Your community is tackling a hot button issue. Cat licensing. A new visual identity. A proposed new moat to be installed around the municipal office (said facetiously but it would certainly get folks out to a municipal budget presentation that otherwise typically has no public attendance these days).

Issues, their solutions, and any decision making for that matter is never easy in a world in which every community resident is a member of the Board of Directors. Democracy is beautifully messy.

We Need More Servant Leaders

Given this beautiful mess, our set point is to seek consensus. But there is no consensus. Ask 100 people how they feel about the proposed new spray park, and 20 will hate it, 60 will appreciate it but be quiet about it, and 20 will want to adore it all over Instagram. To address this, our options are: a) to waffle and never make a decision; and b) to have leadership make decisions. Option B is the much better route.

However, Option B can be perilous. Traditionally, the “Pied Pipers” in your community are folks you visibly see around you. We collectively give these folks the keys to our community’s future. We can be tempted to blindly follow the cult of personality because our societal set point is to believe in the power of the individual to quickly solve very complex issues and challenges. When it’s benevolent and strategic its great. But it’s not a given and we all know examples where it has gone wrong…very wrong.

As a management style, title, power and intimidation is easier than kindness. Obvious strength is easier to visibly see and we fall for it. But in only focusing on one shiny bobble, we are ignoring organizational wheels and gears.

If we are going to position organizations and communities for a more ambitious future, we need a more uncommon leadership style.

We need the servant leader. The servant leader has a central compass that can best be described by looking in a mirror. When you look in the mirror, it’s not your face that is looking back. It’s not ego. That’s self. It’s not eggo. That’s just a spelling error and a bad kind of breakfast.

All that looks back at you is all the faces of hopes and dreams and worries. In your heartbeat you feel the urge to be of service to others to help them empower themselves. You have gratitude for what you have. You are humble and kind. You work to build things that you believe our children and grandchildren would be proud of. And you don’t waiver from your greater mission when – every day – you encounter those who don’t or don’t want to understand the deeper mission.

As a result, servants of greater good can still have a steely resolve and determination like power-driven self-interested leaders, but there are guided by the deeper challenges and needs of society, and design an organization to best serve those needs.

To serve the mission, the servant leader is driven by nurturing of a high performance organization. The servant leader focuses on empowering the many. The servant leader is a great communicator who helps people connect strategic dots.
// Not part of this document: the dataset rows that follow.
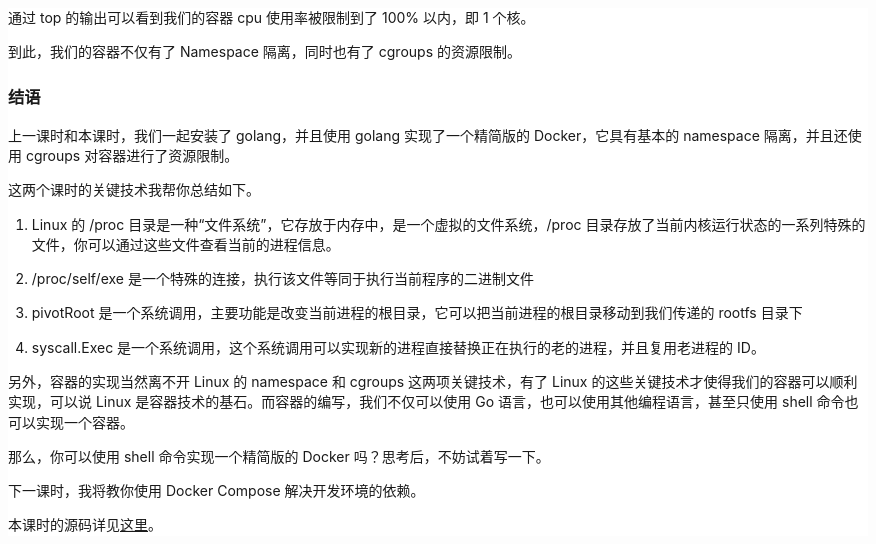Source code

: 通过 top 的输出可以看到我们的容器 cpu 使用率被限制到了 100% 以内，即 1 个核。

到此，我们的容器不仅有了 Namespace 隔离，同时也有了 cgroups 的资源限制。

### 结语

上一课时和本课时，我们一起安装了 golang，并且使用 golang 实现了一个精简版的 Docker，它具有基本的 namespace 隔离，并且还使用 cgroups 对容器进行了资源限制。

这两个课时的关键技术我帮你总结如下。

1.  Linux 的 /proc 目录是一种“文件系统”，它存放于内存中，是一个虚拟的文件系统，/proc 目录存放了当前内核运行状态的一系列特殊的文件，你可以通过这些文件查看当前的进程信息。
    
2.  /proc/self/exe 是一个特殊的连接，执行该文件等同于执行当前程序的二进制文件
    
3.  pivotRoot 是一个系统调用，主要功能是改变当前进程的根目录，它可以把当前进程的根目录移动到我们传递的 rootfs 目录下
    
4.  syscall.Exec 是一个系统调用，这个系统调用可以实现新的进程直接替换正在执行的老的进程，并且复用老进程的 ID。
    

另外，容器的实现当然离不开 Linux 的 namespace 和 cgroups 这两项关键技术，有了 Linux 的这些关键技术才使得我们的容器可以顺利实现，可以说 Linux 是容器技术的基石。而容器的编写，我们不仅可以使用 Go 语言，也可以使用其他编程语言，甚至只使用 shell 命令也可以实现一个容器。

那么，你可以使用 shell 命令实现一个精简版的 Docker 吗？思考后，不妨试着写一下。

下一课时，我将教你使用 Docker Compose 解决开发环境的依赖。

本课时的源码详见[这里](https://github.com/wilhelmguo/gocker/tree/lesson-18)。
The servant leader is always working to take the down the fences of the mind that carve us apart.

Operationally, the servant leader is often quiet, enables the performance of others, builds “team,” accepts mistakes as learning opportunities, celebrates the success of others more than self, and creates both sense of destination while recognizing achievement of the stepping stones. The servant leader pushes from below rather than demand from the top. The servant leader believes that the notion of “Us” has more to say than the concept of “I.

Why? Because a performance organization where people feel valued, understand the mission, and directly contribute to generating “wins,” builds the community trust required to leap the lack of consensus hurdle that paralyzes too many communities.

This is a leap of faith for municipalities because it requires softer re-focus on people not hard-edged check boxes of creating a plan here, there and everywhere. Focus is entirely on a single question: how do we best enable organizational performance? The answer creates suggestion of activities that are rare in municipalities: hire for talent, pay what talent deserves, build strong relationships between Council and Administration, budget more for employee continuing education, take management courses together, invite thought leader speakers to your organization and community, and on it goes. The people prism immediately generates an entirely different brainstorming list of what to do than brainstorming related to a community plan in one form or another.

A people-first focus believes that those empowered in an organization are released from constraint to test the bounds of ambition, and being content stay long enough to realize a sum greater than the parts. We don’t necessarily know the destination. We rely on where the imagination of a high performance team takes us. It’s tough to wrap the mind around. But it’s necessary if we are to position ourselves dynamically in a world of accelerating change.

Reality is that most plans collect dust because we never bothered to invest in the people we need to make anything happen. And so communities never seem to get out of the rut of sideways movement. If we re-focus our politics and actions on organizational performance and building of trust, we open the door to a world of possibilities.

I think we don’t seek a servant leadership style enough in communities. We are too busy being sold by the loud leadership style hollering “follow me” when we should be paying more attention to bringing leaders to the fore that are apt to say: “where do WE need to go and how do WE get there?”